Assignment 1: Turn the listing below, from its first line through the line containing "The Corporation of the Town of", into a JSON list of strings with one string per line. Include both end lines and leave out blank lines.

Reading text:
......

There's a famous picture of Woody Guthrie where along the face of his guitar are clearly seen the words "This Machine Fights Fascists". That picture has long been part of the romantic image that's grown up among "folkies" about the guy who inspired Bob Dylan and wrote some of the most enduring songs of the twentieth century, songs that are sung to this day.
The legends haven't been as flamboyant about his old friend Pete Seeger, and for some reason he's never obtained the status of Woody among the left and the folkies even though he was as staunchly committed to all the same causes as Woody and has continued to be to this day, even though he's well into his 80s. Radical singer/songwriter Phil Ochs even took shots at Pete and his audiences in the 1960s with his song "Love Me, Love Me, I'm A Liberal" — "I go to all the Pete Seeger concerts/He sure gets me singing those songs."
Pete wouldn't contain himself to singing only about the cause, he would sing old spirituals, songs for children, and he was probably the first world music performer as he would also sing folk songs from all over the world. He also did the unforgivable in the eyes of so many — he and the band the Weavers had a hit. In the days before they were booted off the airwaves as part of the blacklisting of the 1950s ( Pete had been a member of the Communist Party of America until 1950 when he quit in disgust) they achieved a high level of popularity for their performances of American and world folk songs.

......

Assignment 2: According to the Pete Seeger text, in what year did Seeger quit the Communist Party of America?

......

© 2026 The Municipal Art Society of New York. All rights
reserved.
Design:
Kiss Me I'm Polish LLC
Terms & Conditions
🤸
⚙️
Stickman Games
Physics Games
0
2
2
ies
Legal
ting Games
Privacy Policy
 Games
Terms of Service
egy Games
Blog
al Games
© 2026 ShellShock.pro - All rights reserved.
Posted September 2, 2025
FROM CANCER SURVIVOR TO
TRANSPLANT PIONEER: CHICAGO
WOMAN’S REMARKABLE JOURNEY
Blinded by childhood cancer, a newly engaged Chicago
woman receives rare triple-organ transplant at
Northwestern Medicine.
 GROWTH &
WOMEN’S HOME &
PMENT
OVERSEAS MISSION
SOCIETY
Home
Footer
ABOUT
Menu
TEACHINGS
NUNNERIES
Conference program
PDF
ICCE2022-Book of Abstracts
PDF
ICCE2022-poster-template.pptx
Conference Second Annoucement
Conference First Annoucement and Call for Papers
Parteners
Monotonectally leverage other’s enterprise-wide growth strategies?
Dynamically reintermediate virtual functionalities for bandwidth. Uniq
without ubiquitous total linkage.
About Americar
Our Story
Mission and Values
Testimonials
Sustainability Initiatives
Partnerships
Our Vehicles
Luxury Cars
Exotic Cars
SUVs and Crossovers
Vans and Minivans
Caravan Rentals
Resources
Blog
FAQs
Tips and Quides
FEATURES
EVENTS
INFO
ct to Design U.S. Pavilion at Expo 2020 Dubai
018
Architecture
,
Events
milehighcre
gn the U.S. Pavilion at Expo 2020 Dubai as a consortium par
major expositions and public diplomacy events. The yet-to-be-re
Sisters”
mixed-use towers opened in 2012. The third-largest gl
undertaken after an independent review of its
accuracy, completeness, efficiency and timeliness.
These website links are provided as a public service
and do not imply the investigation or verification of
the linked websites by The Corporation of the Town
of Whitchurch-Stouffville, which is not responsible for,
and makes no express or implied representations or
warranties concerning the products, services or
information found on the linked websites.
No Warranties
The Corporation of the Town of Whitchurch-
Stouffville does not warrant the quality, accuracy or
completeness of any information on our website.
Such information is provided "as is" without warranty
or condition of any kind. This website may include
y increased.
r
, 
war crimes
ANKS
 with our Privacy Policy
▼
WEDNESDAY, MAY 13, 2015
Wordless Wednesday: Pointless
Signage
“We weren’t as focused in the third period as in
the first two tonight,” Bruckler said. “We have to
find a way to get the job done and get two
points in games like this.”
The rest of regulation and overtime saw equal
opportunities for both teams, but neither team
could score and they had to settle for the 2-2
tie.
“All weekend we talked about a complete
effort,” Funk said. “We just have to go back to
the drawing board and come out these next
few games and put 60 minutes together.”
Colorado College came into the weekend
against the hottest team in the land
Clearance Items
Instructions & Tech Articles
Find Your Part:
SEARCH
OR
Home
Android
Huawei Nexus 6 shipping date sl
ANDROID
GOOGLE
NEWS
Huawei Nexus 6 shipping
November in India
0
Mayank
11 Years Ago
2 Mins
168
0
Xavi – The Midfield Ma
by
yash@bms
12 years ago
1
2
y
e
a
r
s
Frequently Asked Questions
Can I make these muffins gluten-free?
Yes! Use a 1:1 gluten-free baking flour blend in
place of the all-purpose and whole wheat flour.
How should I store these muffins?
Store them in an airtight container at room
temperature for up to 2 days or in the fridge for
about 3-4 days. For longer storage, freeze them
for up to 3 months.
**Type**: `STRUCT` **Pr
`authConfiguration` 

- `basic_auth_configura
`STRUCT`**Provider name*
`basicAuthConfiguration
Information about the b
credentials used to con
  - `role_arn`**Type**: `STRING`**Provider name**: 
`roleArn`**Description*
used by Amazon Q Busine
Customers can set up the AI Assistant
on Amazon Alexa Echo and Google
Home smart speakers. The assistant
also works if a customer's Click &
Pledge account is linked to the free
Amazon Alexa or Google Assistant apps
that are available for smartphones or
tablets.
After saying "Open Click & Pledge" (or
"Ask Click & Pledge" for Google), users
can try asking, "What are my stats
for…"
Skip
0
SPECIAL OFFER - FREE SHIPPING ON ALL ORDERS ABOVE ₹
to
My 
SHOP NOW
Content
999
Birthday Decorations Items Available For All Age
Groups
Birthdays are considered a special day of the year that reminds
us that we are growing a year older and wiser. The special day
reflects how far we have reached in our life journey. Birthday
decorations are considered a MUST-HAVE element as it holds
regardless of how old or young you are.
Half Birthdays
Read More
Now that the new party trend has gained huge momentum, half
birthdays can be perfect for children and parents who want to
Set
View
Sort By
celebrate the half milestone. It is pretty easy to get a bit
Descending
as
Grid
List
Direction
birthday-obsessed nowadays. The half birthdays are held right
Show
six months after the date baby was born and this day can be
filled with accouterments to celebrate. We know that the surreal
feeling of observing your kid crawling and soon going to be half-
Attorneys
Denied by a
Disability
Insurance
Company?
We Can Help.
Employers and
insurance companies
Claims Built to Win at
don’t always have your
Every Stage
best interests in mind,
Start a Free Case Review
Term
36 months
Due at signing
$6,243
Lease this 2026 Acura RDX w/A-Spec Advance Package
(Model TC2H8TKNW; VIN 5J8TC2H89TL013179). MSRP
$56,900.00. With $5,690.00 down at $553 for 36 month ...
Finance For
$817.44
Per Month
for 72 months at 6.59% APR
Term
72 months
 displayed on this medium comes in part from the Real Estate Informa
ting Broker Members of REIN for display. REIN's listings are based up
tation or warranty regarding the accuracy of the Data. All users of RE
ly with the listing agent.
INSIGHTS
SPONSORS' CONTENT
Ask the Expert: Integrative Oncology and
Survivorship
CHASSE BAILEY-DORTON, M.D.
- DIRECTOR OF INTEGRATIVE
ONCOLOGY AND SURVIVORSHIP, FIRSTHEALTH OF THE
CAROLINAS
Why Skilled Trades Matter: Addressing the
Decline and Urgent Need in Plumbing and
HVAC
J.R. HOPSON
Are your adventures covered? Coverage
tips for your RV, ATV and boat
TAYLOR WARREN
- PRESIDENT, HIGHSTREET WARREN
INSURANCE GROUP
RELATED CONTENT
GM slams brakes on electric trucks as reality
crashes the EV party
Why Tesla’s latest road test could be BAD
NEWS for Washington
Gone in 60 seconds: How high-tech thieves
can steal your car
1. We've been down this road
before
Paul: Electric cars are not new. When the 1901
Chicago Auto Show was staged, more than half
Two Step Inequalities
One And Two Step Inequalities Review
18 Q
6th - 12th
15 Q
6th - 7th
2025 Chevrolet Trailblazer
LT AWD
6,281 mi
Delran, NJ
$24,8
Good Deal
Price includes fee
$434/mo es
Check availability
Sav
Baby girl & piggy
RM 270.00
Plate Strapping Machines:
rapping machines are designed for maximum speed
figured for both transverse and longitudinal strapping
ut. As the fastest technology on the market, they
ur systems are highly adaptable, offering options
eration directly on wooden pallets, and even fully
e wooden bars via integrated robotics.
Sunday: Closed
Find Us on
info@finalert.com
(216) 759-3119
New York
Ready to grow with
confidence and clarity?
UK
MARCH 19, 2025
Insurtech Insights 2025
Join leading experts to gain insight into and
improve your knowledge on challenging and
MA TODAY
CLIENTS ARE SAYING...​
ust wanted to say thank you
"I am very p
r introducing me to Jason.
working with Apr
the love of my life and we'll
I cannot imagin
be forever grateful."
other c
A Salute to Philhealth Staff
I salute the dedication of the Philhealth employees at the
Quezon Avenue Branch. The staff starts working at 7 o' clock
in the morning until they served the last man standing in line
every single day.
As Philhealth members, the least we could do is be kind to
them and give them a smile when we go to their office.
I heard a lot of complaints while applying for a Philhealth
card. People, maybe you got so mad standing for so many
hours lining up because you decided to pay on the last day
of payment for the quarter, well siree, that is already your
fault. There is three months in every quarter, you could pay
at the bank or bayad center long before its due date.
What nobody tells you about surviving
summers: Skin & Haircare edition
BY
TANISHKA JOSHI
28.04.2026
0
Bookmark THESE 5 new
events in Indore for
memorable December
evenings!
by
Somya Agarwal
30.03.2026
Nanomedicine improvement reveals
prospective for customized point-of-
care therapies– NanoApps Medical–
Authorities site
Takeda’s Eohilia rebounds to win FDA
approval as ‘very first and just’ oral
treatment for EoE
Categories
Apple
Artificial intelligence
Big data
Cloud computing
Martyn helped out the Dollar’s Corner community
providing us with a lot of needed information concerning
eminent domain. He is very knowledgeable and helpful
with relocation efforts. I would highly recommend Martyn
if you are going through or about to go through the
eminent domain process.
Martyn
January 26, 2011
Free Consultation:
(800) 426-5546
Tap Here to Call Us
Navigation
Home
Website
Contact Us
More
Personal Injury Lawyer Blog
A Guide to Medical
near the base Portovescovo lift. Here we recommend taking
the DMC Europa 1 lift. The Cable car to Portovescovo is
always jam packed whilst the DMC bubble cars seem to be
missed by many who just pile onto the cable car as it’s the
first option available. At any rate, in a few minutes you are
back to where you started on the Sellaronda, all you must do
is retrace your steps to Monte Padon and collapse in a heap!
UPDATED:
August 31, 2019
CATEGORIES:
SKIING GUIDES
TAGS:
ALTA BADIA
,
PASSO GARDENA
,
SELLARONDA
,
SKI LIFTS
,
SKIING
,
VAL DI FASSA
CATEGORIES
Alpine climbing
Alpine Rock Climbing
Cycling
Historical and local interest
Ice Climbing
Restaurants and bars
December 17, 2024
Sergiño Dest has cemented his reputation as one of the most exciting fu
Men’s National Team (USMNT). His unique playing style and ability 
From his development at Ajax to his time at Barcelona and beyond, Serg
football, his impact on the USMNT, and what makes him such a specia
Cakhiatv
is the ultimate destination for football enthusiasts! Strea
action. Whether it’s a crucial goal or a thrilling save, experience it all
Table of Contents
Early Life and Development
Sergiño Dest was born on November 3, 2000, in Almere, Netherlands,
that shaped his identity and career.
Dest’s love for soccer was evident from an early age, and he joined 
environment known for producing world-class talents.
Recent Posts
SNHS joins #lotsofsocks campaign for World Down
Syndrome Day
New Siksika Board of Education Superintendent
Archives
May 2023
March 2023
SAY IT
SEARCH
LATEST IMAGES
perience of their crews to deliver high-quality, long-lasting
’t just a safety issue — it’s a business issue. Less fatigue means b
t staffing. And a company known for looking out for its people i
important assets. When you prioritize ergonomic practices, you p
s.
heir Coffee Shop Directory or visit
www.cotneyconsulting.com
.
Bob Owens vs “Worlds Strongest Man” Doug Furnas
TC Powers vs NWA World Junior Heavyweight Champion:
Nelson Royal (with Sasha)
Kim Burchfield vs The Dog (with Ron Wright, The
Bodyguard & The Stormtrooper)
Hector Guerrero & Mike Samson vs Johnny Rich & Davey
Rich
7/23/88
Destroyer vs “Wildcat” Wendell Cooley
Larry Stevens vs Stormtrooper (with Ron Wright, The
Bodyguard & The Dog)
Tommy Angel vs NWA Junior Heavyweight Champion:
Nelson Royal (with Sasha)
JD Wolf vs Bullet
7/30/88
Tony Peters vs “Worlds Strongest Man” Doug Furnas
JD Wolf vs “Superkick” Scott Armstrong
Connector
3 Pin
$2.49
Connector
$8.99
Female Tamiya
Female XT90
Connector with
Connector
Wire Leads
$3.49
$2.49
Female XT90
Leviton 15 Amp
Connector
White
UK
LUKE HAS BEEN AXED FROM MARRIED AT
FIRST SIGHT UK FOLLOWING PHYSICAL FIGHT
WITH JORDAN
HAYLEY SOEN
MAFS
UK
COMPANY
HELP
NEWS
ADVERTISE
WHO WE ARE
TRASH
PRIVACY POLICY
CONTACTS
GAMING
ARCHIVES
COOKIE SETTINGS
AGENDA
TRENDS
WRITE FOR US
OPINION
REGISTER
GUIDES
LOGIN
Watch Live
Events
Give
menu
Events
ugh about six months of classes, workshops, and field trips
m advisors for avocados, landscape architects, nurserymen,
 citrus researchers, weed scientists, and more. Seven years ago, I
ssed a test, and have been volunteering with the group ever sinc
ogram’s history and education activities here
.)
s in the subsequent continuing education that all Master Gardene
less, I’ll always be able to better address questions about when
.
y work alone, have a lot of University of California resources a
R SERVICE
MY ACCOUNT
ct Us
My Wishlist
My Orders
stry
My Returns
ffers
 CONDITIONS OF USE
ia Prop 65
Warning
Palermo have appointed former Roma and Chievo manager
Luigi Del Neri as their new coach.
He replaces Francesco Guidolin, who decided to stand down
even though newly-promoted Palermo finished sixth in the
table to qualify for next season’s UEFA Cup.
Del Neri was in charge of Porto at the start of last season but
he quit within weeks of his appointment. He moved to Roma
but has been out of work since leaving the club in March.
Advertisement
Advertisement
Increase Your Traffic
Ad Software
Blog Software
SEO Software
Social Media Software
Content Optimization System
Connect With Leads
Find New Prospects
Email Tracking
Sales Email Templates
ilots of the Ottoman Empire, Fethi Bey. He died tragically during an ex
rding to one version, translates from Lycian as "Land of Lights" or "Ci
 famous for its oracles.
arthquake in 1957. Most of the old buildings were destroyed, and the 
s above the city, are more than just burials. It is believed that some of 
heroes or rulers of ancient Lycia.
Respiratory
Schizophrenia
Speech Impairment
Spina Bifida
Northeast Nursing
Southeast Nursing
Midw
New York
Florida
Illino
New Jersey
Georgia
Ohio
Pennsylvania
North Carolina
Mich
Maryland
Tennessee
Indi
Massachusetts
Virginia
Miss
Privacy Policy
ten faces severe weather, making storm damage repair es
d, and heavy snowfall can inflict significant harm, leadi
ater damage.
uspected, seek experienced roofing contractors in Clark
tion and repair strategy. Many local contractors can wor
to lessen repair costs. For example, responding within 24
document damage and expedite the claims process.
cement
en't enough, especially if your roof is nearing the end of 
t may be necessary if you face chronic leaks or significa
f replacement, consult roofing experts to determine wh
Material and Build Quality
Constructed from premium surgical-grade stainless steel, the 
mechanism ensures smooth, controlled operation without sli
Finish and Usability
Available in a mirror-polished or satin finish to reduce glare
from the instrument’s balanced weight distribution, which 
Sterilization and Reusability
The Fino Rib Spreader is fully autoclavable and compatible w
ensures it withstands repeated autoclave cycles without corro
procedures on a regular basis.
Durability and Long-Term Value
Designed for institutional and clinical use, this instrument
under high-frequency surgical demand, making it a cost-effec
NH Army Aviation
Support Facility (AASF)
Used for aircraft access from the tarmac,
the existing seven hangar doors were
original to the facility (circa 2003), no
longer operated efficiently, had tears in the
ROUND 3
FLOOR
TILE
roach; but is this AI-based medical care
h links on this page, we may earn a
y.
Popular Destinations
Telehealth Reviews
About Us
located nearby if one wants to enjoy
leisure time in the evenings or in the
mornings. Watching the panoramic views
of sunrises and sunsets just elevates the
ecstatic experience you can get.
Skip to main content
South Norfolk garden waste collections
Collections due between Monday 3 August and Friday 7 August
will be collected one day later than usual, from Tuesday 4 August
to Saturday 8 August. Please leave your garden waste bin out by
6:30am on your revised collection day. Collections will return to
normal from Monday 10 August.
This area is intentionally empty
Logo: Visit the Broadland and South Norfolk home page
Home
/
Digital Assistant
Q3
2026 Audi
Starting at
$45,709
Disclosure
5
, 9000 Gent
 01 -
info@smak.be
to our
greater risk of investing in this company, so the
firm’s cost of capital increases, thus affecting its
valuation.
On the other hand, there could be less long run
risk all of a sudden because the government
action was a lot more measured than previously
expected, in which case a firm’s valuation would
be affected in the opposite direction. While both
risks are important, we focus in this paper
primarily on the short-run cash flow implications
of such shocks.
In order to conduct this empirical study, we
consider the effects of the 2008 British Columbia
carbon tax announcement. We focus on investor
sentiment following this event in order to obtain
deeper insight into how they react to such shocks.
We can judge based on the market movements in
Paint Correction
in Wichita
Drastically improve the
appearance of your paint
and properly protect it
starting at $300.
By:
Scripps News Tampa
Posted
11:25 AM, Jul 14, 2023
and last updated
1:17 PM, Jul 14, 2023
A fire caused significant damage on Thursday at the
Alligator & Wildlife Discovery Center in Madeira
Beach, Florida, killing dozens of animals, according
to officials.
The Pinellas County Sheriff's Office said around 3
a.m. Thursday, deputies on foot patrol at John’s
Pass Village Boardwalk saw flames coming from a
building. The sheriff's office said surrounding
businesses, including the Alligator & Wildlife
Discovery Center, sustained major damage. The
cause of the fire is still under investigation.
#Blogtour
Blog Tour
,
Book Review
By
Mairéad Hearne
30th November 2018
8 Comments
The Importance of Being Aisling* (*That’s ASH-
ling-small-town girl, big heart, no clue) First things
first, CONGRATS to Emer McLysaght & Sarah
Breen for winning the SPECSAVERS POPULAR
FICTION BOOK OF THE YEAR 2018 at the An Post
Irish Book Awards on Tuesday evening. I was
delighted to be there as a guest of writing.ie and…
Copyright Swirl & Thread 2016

......

Exercise result 1:
[
  "© 2026 The Municipal Art Society of New York. All rights",
  "reserved.",
  "Design:",
  "Kiss Me I'm Polish LLC",
  "Terms & Conditions",
  "🤸",
  "⚙️",
  "Stickman Games",
  "Physics Games",
  "0",
  "2",
  "2",
  "ies",
  "Legal",
  "ting Games",
  "Privacy Policy",
  " Games",
  "Terms of Service",
  "egy Games",
  "Blog",
  "al Games",
  "© 2026 ShellShock.pro - All rights reserved.",
  "Posted September 2, 2025",
  "FROM CANCER SURVIVOR TO",
  "TRANSPLANT PIONEER: CHICAGO",
  "WOMAN’S REMARKABLE JOURNEY",
  "Blinded by childhood cancer, a newly engaged Chicago",
  "woman receives rare triple-organ transplant at",
  "Northwestern Medicine.",
  " GROWTH &",
  "WOMEN’S HOME &",
  "PMENT",
  "OVERSEAS MISSION",
  "SOCIETY",
  "Home",
  "Footer",
  "ABOUT",
  "Menu",
  "TEACHINGS",
  "NUNNERIES",
  "Conference program",
  "PDF",
  "ICCE2022-Book of Abstracts",
  "PDF",
  "ICCE2022-poster-template.pptx",
  "Conference Second Annoucement",
  "Conference First Annoucement and Call for Papers",
  "Parteners",
  "Monotonectally leverage other’s enterprise-wide growth strategies?",
  "Dynamically reintermediate virtual functionalities for bandwidth. Uniq",
  "without ubiquitous total linkage.",
  "About Americar",
  "Our Story",
  "Mission and Values",
  "Testimonials",
  "Sustainability Initiatives",
  "Partnerships",
  "Our Vehicles",
  "Luxury Cars",
  "Exotic Cars",
  "SUVs and Crossovers",
  "Vans and Minivans",
  "Caravan Rentals",
  "Resources",
  "Blog",
  "FAQs",
  "Tips and Quides",
  "FEATURES",
  "EVENTS",
  "INFO",
  "ct to Design U.S. Pavilion at Expo 2020 Dubai",
  "018",
  "Architecture",
  ",",
  "Events",
  "milehighcre",
  "gn the U.S. Pavilion at Expo 2020 Dubai as a consortium par",
  "major expositions and public diplomacy events. The yet-to-be-re",
  "Sisters”",
  "mixed-use towers opened in 2012. The third-largest gl",
  "undertaken after an independent review of its",
  "accuracy, completeness, efficiency and timeliness.",
  "These website links are provided as a public service",
  "and do not imply the investigation or verification of",
  "the linked websites by The Corporation of the Town",
  "of Whitchurch-Stouffville, which is not responsible for,",
  "and makes no express or implied representations or",
  "warranties concerning the products, services or",
  "information found on the linked websites.",
  "No Warranties",
  "The Corporation of the Town of Whitchurch-"
]

Exercise result 2: 1950